#### DATA PROVIDED:
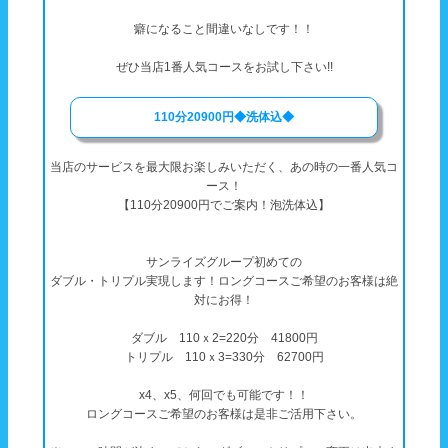
癖になること間違いなしです！！
ぜひ当店1番人気コースをお試し下さい!!
110分20900円◆洗体込◆
当店のサービスを最大限お楽しみいただく、あの時の一番人気コ
ース！
【110分20900円でご案内！泡洗体込】
サンライズグループ初めての
ダブル・トリプル実現します！ロングコースご希望のお客様は絶
対にお得！
ダブル 110ｘ2=220分 41800円
トリプル 110ｘ3=330分 62700円
x4、x5、何回でも可能です！！
ロングコースご希望のお客様は是非ご活用下さい。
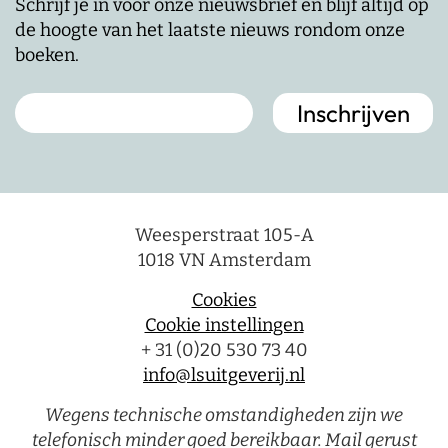
Schrijf je in voor onze nieuwsbrief en blijf altijd op
de hoogte van het laatste nieuws rondom onze
boeken.
Weesperstraat 105-A
1018 VN Amsterdam
Cookies
Cookie instellingen
+ 31 (0)20 530 73 40
info@lsuitgeverij.nl
Wegens technische omstandigheden zijn we
telefonisch minder goed bereikbaar. Mail gerust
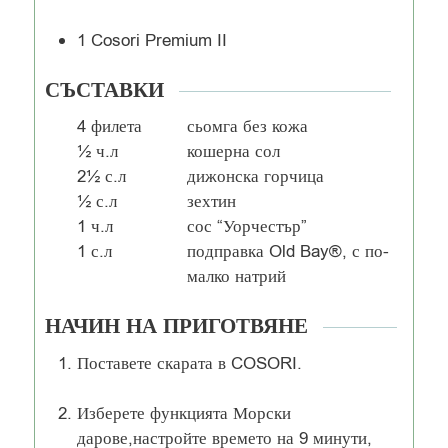
1 Cosori Premium II
СЪСТАВКИ
4
филета
сьомга без кожа
½
ч.л
кошерна сол
2½
с.л
дижонска горчица
½
с.л
зехтин
1
ч.л
сос “Уорчестър”
1
с.л
подправка Old Bay®, с по-
малко натрий
НАЧИН НА ПРИГОТВЯНЕ
Поставете скарата в COSORI.
Изберете функцията Морски
дарове,настройте времето на 9 минути,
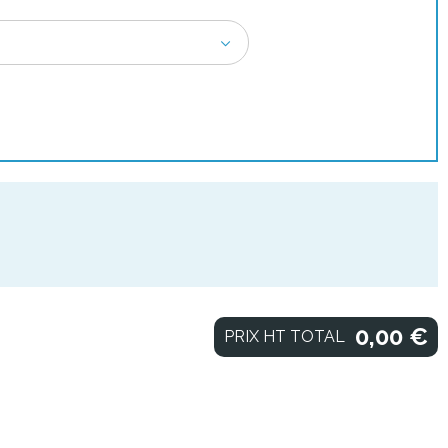
0,00
€
PRIX HT TOTAL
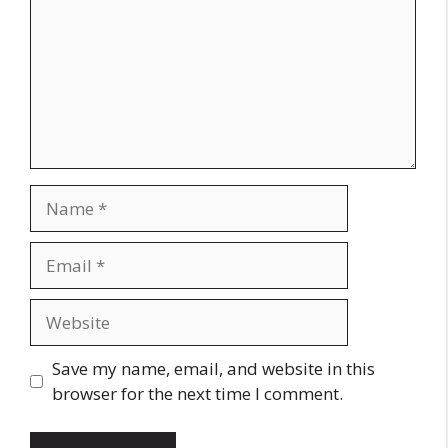
Name
Email
Website
Save my name, email, and website in this
browser for the next time I comment.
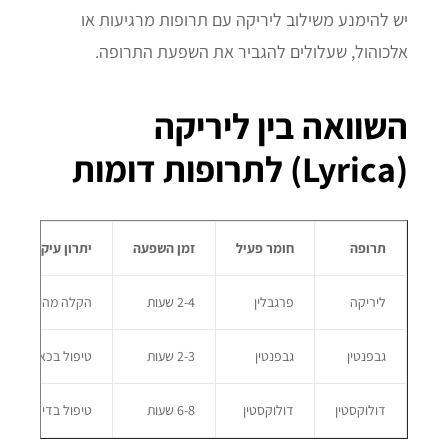
יש להימנע משילוב ליריקה עם תרופות מרגיעות או
אלכוהול, שעלולים להגביר את השפעת התרופה.
השוואה בין ליריקה
(Lyrica) לתרופות דומות
תרופה
חומר פעיל
זמן השפעה
יתרון עיקרי
ליריקה
פרגבלין
2-4 שעות
הקלה מהירה בכאב ע
גבפנטין
גבפנטין
2-3 שעות
טיפול בכאב עצבי ופי
דולוקסטין
דולוקסטין
6-8 שעות
טיפול בדיכאון וכאב ע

#### TASK DETAILS:
Before you print the records, please set aside any pictures and keep everything else exact.

#### ANSWER SPACE:
癖になること間違いなしです！！
ぜひ当店1番人気コースをお試し下さい!!
110分20900円◆洗体込◆
当店のサービスを最大限お楽しみいただく、あの時の一番人気コ
ース！
【110分20900円でご案内！泡洗体込】
サンライズグループ初めての
ダブル・トリプル実現します！ロングコースご希望のお客様は絶
対にお得！
ダブル 110ｘ2=220分 41800円
トリプル 110ｘ3=330分 62700円
x4、x5、何回でも可能です！！
ロングコースご希望のお客様は是非ご活用下さい。
Schrijf je in voor onze nieuwsbrief en blijf altijd op
de hoogte van het laatste nieuws rondom onze
boeken.
Weesperstraat 105-A
1018 VN Amsterdam
Cookies
Cookie instellingen
+ 31 (0)20 530 73 40
info@lsuitgeverij.nl
Wegens technische omstandigheden zijn we
telefonisch minder goed bereikbaar. Mail gerust
1 Cosori Premium II
СЪСТАВКИ
4
филета
сьомга без кожа
½
ч.л
кошерна сол
2½
с.л
дижонска горчица
½
с.л
зехтин
1
ч.л
сос “Уорчестър”
1
с.л
подправка Old Bay®, с по-
малко натрий
НАЧИН НА ПРИГОТВЯНЕ
Поставете скарата в COSORI.
Изберете функцията Морски
дарове,настройте времето на 9 минути,
0,00
€
PRIX HT TOTAL
Name
Email
Website
Save my name, email, and website in this
browser for the next time I comment.
יש להימנע משילוב ליריקה עם תרופות מרגיעות או
אלכוהול, שעלולים להגביר את השפעת התרופה.
השוואה בין ליריקה
(Lyrica) לתרופות דומות
תרופה
חומר פעיל
זמן השפעה
יתרון עיקרי
ליריקה
פרגבלין
2-4 שעות
הקלה מהירה בכאב ע
גבפנטין
גבפנטין
2-3 שעות
טיפול בכאב עצבי ופי
דולוקסטין
דולוקסטין
6-8 שעות
טיפול בדיכאון וכאב ע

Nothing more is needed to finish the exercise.